第43回 ダイアモンドが呼んでいる(島田 健=日本経済)

◎野球好きの叫び
▽メンフィスで録音
2009(平成21)年、日本のキング・オブ・ロックこと忌野清志郎が58歳で亡くなった。06年に米国メンフィスで録音された「夢助」は生前最後のアルバム。そこに収められたこの曲は、作者の野球に対する思いが凝縮されている。 

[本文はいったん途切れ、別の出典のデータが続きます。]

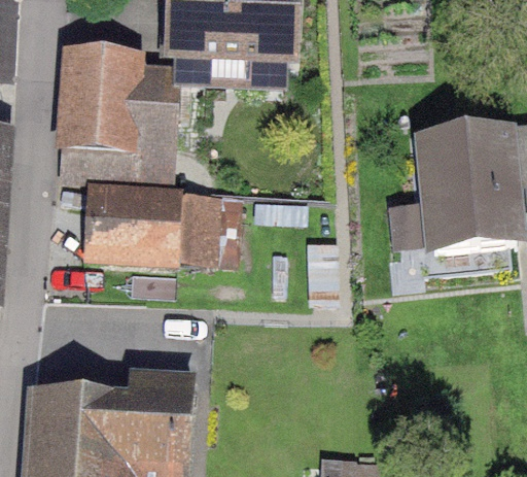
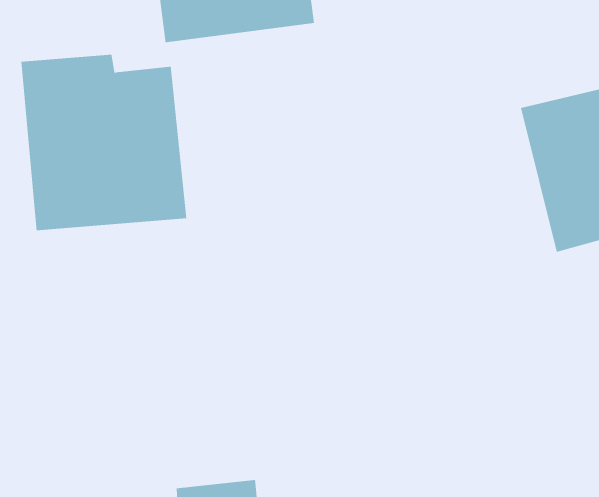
building: [89,186,216,259] -> none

「ダイアモンドが呼んでいる 俺の心を呼んでいる」「Oh Baby 白いボールが 青空に吸い込まれて行くように」
独特の声で叫ぶように歌うのはまさに忌野節で、魂が心に届くよう。お約束のBabyもきっちり入っている。
▽野球はおじさんの趣味?
ロックンローラーとして世俗的な趣味は持たない、を身上としていた忌野がプロ野球に興味を示したのは40歳過ぎと言われている。結婚して子どももできて、バンド活動も一区切りついて、ふとオヤジらしい事をやってみたくなったようだ。プロ野球と競馬である。

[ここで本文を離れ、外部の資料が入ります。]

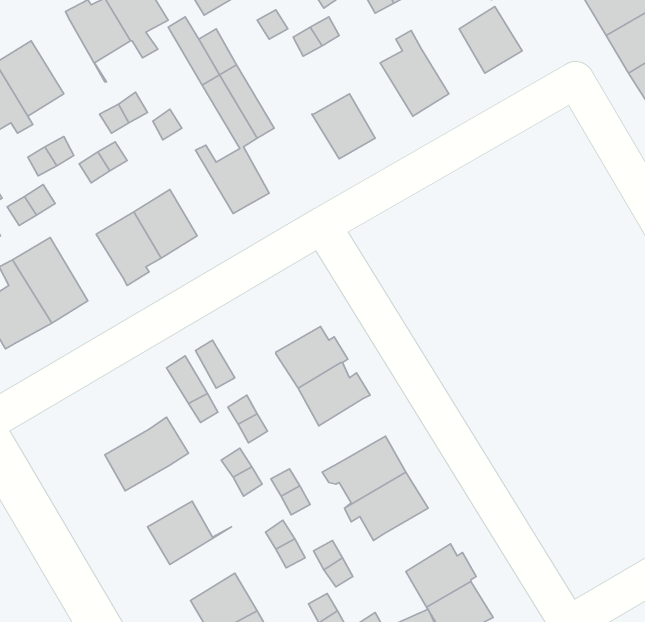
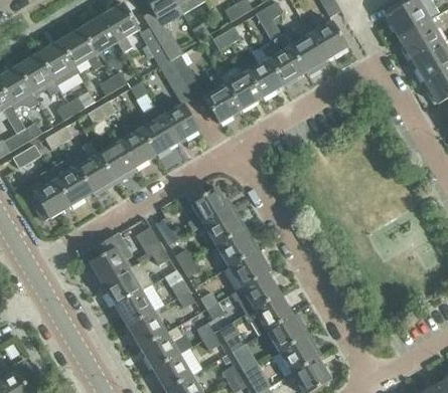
building: none -> [59,27,103,71]
building: none -> [289,33,326,71]
building: none -> [247,58,284,97]
building: none -> [203,71,241,123]
building: none -> [141,105,178,155]
building: none -> [70,142,114,197]
building: none -> [185,183,230,230]
building: none -> [87,232,133,283]
building: none -> [229,250,271,287]
building: none -> [115,289,154,326]
building: none -> [267,315,309,352]
building: none -> [141,326,182,369]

プロ野球はやっぱりオジサンのものなのだ?。後に熱心な中日ファンとして有名になる。東京・国分寺育ちの彼がなぜドラゴンズ好きかという疑問には「日本全国、巨人ファン。右へならえという世の中が気に入らないんだよ」というロッカーらしいものもあるが、88年に生まれた長男竜平君の存在もあった。
▽中日・川又と親交
92年忌野は「2・3‘s」(ニーサンズ)というバンドを編成した。その時、関係者を通じて背番号23のレプリカユニホームを中日球団に要望したそうだ。すると川又米利選手が贈ってくれたという。以来、仲が良くなり、名古屋周辺のライブで川又選手が飛び入りで参加したこともある。

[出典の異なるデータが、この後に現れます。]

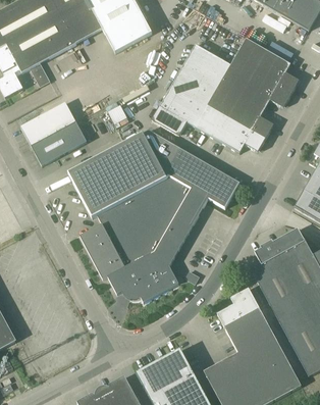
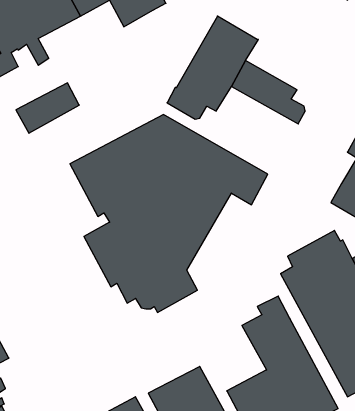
building: [220,38,298,108] -> none
building: [195,105,266,152] -> none
building: [32,121,87,165] -> none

99年の中日優勝時の恒例の深夜の特別番組では、当時解説者だった川又の出演する局のゲストとしての登場を快諾、当日は法螺貝まで持参して放送を盛り上げた。
▽三浦友和と同級生
都立日野高校では俳優の三浦友和と同級生で「あいつにギターを教えたのは俺だ」というのが数少ない自慢話と一つだそう。三浦も最初は音楽家を目指して忌野のグループの手伝いをしていたが、音楽的才能に限界を感じて俳優の道を目指した。
両家は家族的な付き合いもあり、三浦の息子がバンドデビューした時には、はがきを書いて激励したそうだ。三浦は忌野の輝いていた舞台をもう一度見たかったという。筆者も二人と同級である。58歳はやはり早すぎる。